Kutipan Halaman —

Diberdayakan oleh Blogger.
RSS
Container Icon

Komentar UU Pornografi pasal 36


Komentar UU ITE 

Pasal 36
Setiap orang yang mempertontonkan diri atau orang lain dalam pertunjukan atau di muka umum yang menggambarkan ketelanjangan, eksploitasi seksual, persenggaman, atau yang bermuatan pornografi lainnya sebagaimana dimaksud dalam pasal 10 (sepuluh) tahun dan/atau pidana denda paling banyak rp 5.000.000.000,00 (lima miliar rupiah).
Pasal 10
Setiap orang dilarang mempertontonkan diri atau orang lain dalam pertunjukan atau dimuka umum yang menggambarkan ketelanjangan, eksploitasi seksual, persenggaman, atau yang bermuatan pornografi lainnya.
Penjelasan
Ada beberapa unsur yang harus diperhatikan di dalam pasal 10 UU Pornografi tahun 2008, yaitu sebagai berikut :
1.         Setiap orang
Unsur “setiap orang” menunjukkan bahwa subyek dalam tindak pidana pornografi adalah manusia sebagai subyek hukum. Sehinnga yang harus diperhatikan adalah kecakapan hukum dimana hal tersebut berhubungan dengan kemampuan untuk bertanggung jawab.

Tugas yang Diberikan — Tuliskan kembali tanpa perubahan bagian kutipan halaman di atas yang terletak antara "Diberdayakan oleh Blogger." dan "(lima miliar rupiah).", termasuk keduanya.

Data Tersimpan —
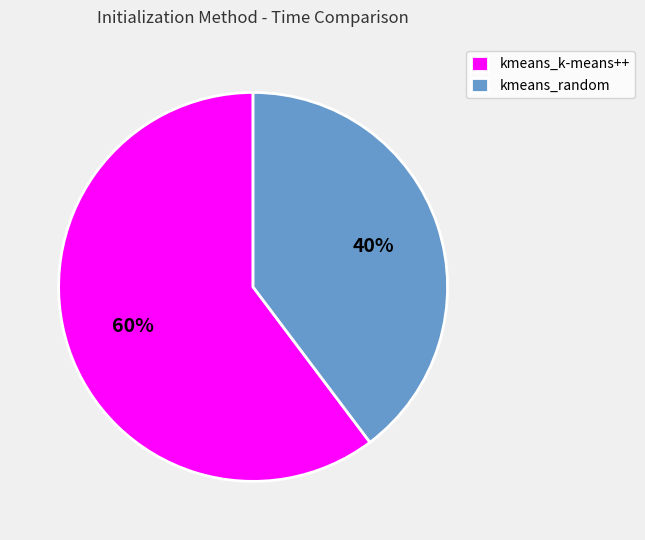

The kmeans_random slice represents 40% of the pie. True or false?

True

Hasil Latihan —
Diberdayakan oleh Blogger.
RSS
Container Icon

Komentar UU Pornografi pasal 36


Komentar UU ITE 

Pasal 36
Setiap orang yang mempertontonkan diri atau orang lain dalam pertunjukan atau di muka umum yang menggambarkan ketelanjangan, eksploitasi seksual, persenggaman, atau yang bermuatan pornografi lainnya sebagaimana dimaksud dalam pasal 10 (sepuluh) tahun dan/atau pidana denda paling banyak rp 5.000.000.000,00 (lima miliar rupiah).